When my grandmother was a child, one of the
tasks of a schoolgirl or boy was to memorize poems. She knew dozens of them
by heart. Today we tend to scoff at the idea of memorizing and reciting poems,
but there’s something nice about carrying certain poems, not just in your
pocket, but in your heart.
Mary Ann Hoberman’s collection of poetry
returns to the idea of memorizing poems. Still, even if that’s not your goal,
you’ll find that these poems are just right for reading aloud. Either way,
Hoberman has put together a strong collection. She has divided it into 11
sections:
- The Short of It
- One and All
- Beautiful Beasts
- Delicious Dishes
- It’s about Time
- Happiness Is
- Weather and Seasons
- Sad and Sorrowful
- Strange and Mysterious
- Poems from Storybooks
- The Long of It
I like that Hoberman’s topics provide for a pleasing
variety of poems. She also includes some suggestions for memorizing poems at
the end of the book, which is useful.
Hoberman is herself a noted children’s poet
and includes 13 of her own poems. The collection contains more than 120 poems
in all, which makes it a rich smorgasbord. Some of the poets included are Gwendolyn
Brooks, Margaret Wise Brown, Lewis Carroll, Emily Dickinson, Barbara Esbensen,
Kristine O’Connell George, Douglas Florian, Nikki Giovanni, Nikki Grimes, Lee
Bennett Hopkins, Langston Hughes, Bobbi Katz, Karla Kuskin, David McCord, Eve
Merriam, Walter Dean Myers, Jack Prelutsky, Christina Rossetti, Alice Schertle,
William Shakespeare, Shel Silverstein, Marilyn Singer, Gary Soto, Robert Louis
Stephenson, Judith Viorst, Nancy Willard, and Valerie Worth. (A complete list
appears on the back cover.) As you can see, Hoberman wisely draws on
contemporary poets as well as classic ones.

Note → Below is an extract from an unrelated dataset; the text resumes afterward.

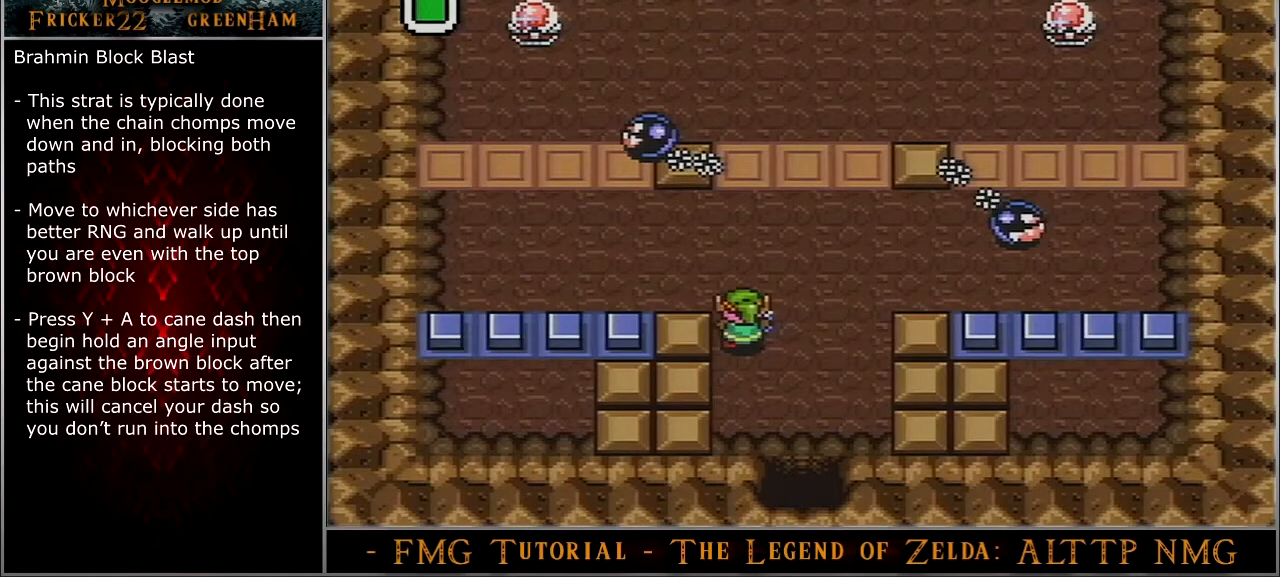
{"buttons": ["DPAD_UP", "DPAD_LEFT"], "events": []}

Michael Emberley's illustrations are light and loose, picking up themes and running with them. For example, on a spread about food featuring Carol Sandburg's "Soup," "My Father Owns a Butcher Shop" by Anonymous, and Walter de la Mare's "Miss T," Emberley shows us four characters eating at a diner counter and, in two cases, peering sideways at each other over newspapers with alarm and annoyance. Two of the characters are monsters of some kind. It's all very fun to look at! Many of the illustrations catch one aspect of a poem and leave other aspects for kids to imagine, which is nice.

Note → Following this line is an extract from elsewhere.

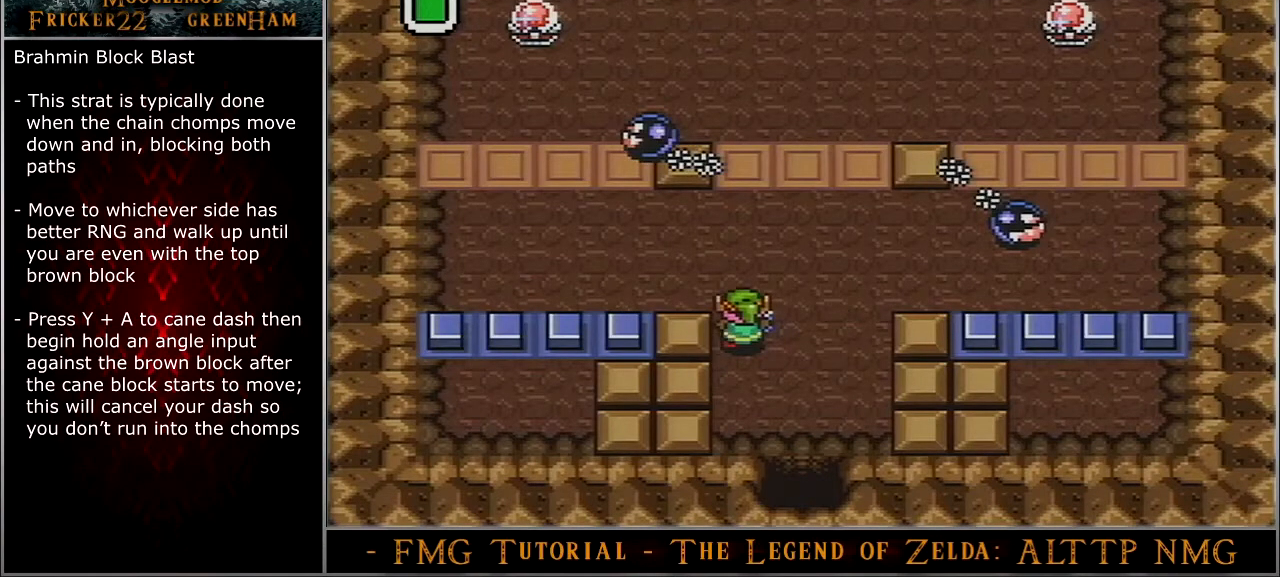
{"buttons": ["DPAD_UP", "DPAD_LEFT"], "events": []}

While most of the poems are rhymed, the
editor does include some free verse and haiku. You will certainly find frequently
anthologized poems within these pages, but you will also find less familiar poems. Here are a
few of them:
Summer Grass
Summer grass aches and whispers.
It wants something; it calls and sings; it
pours
out wishes to the overhead stars.
The rain hears; the rain answers; the rain is
slow
coming; the rain wets the face of
the grass.
—Carl Sandburg
Old Man Ocean, how do you pound
Old Man Ocean, how do you pound
Smooth glass rough, rough stones round?
Time and the tide and
the wild waves rolling,
Night and the wind and
the long grey dawn.
Old Man Ocean, what do you tell,
What do you sing in the empty shell?
Fog and the storm and
the long bell tolling,
Bones in the deep and
the brave men gone.
—Russell Hoban
Of course, I really like atmospheric, shivery
poems like these two. Forget-Me-Nots gives us plenty of light and funny poems,
as well.
Tit for Tat
I often pass a gracious tree
Whose name I can’t identify,
But still I bow, in courtesy
It waves a bough, in kind reply.
I do not know your name, O tree
(Are you a hemlock or a pine?)
But why should that embarrass me?
Quite probably you don’t know
mine.
—Christopher Morley
I own a number of poetry collections, and my
concern is always for the overall quality of the poems. Forget-Me-Nots offers up a
high-quality selection of poems worth sharing with young people, whether you
encourage them to memorize the poems or just to listen to the magic of this
peculiar, satisfying, compact creative form. A cover sticker indicates that Mary Ann Hoberman was children's poet laureate for the Poetry Foundation from 2008 to 2010. I can certainly see why.